Tuesday, February 1, 2011

Fruity oaty awesome, or how I learned to stop worrying and love parchment paper.

I am a breakfast kinda girl. I have to be, because without it I either throw up or pass out. While either of those can be a serviceable ending to a hella fun evening, I prefer to start my mornings off with a little less excitement.

Anyway, breakfast. Cereal and PBJ on toast are both delicious options, but I found myself getting bored. I wanted an easy breakfast that was filling yet tasty and didn’t involve hauling out the pots and pans at 6:00 am. Imagine my delight when my newly acquired Vegan Cookies Invade Your Cookie Jar featured an entire chapter full of healthy, won’t-give-you-a-sugar-high cookies!

I settled on making Fruity Oaty Bars, and they did not disappoint. I was a little leery at first, because the recipe calls for both brown rice syrup and barley malt syrup, but the bars aren’t too sweet at all (or sticky, which is a problem with some granola bars). They don’t jack up my blood sugar, either. The benefits of using unrefined sugar, represent. They were very easy to make, with the only minor annoyance being chopping the dried apples. But whatever, you’re probably tougher than I am and don’t mind hacking through desiccated fruit. After that, it’s a veritable orgy of mixing and smushing and squishing everything into a baking pan before shoving it into the oven and digging oatmeal out from under your fingernails. Half an hour or so later, you have 16 delicious little breakfasts waiting for you.

What’s in here? Apples, cranberries, ground flax, sesame seeds, pepitas, oats, cinnamon....

For my first batch, I stuck close to the recipe and only used apples and cranberries, which seemed like a safe combo. The second time around, I found some stray dried blueberries, maybe a quarter-cup, and tossed those in as well. They added a nice little something, so if you like blueberries, go for it. I’m sure they’d be extra-awesome with chocolate chips, but that might skew away from the wholesome aspect.

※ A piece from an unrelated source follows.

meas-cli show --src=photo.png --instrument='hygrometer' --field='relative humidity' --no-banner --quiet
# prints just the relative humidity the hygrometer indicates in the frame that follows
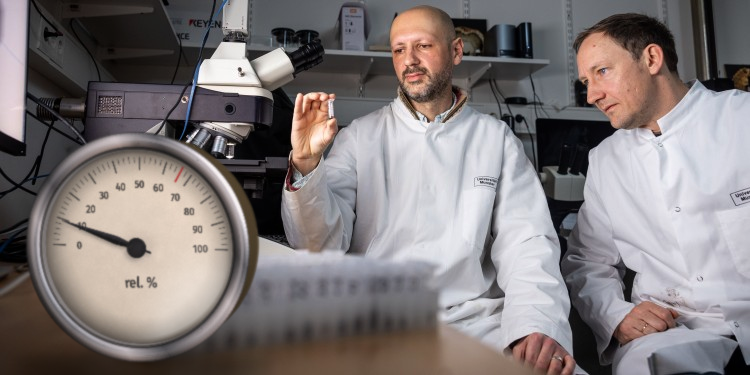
10 %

Here’s where my newfound obsession with parchment paper comes in. For batch #1, I lined the pan with my old standby, aluminum foil. It worked fine. I always thought that parchment paper was an extravagance I didn’t need; after all, what could it possibly do that foil couldn’t do better and, well, shinier? I like shiny. Ask my husband. Still, we ended up buying parchment paper out of curiosity and I gave it a try with batch #2. You probably already know this, my lovelies, but it is SO WORTH IT. You don’t have to grease anything. It’s amazing. It’s so easy. It’s even compostable. Once your bars have cooled, just lift that paper out of there and you’re good to go. Parchment paper, I love you. I even suspect that I can reuse you after baking non-greasy cookies, like dog treats.

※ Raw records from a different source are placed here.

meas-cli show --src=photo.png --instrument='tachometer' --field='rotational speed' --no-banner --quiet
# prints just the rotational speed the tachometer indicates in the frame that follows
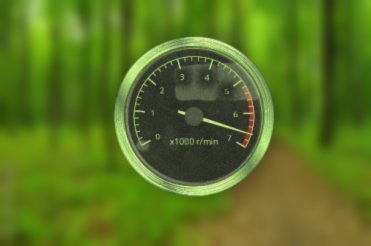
6600 rpm
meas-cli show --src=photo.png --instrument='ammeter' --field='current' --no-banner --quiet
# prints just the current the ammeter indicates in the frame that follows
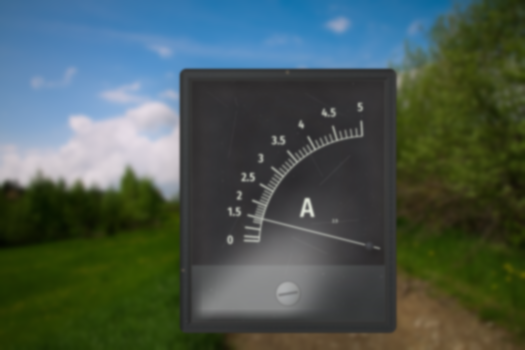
1.5 A
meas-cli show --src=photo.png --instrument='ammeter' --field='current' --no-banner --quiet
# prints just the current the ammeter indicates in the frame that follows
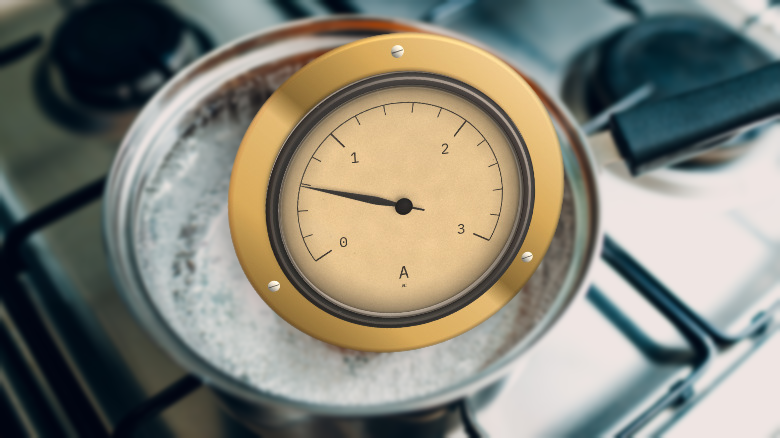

Um, so evidently I have kind of a thing for parchment paper now, but you’ve always known I was a little weird. These tasty little granola bars are incredible, and you should make them. (Hint: Search on Google Books. Maybe that’s cheating, I don’t know. Take it up with Google.) I thought a single bar wouldn’t fill me up, but it totally does. I’ve given the recipe to two omni coworkers, both of whom are stoked to try them.

Best of all, they are perfect with coffee. Good morning, indeed.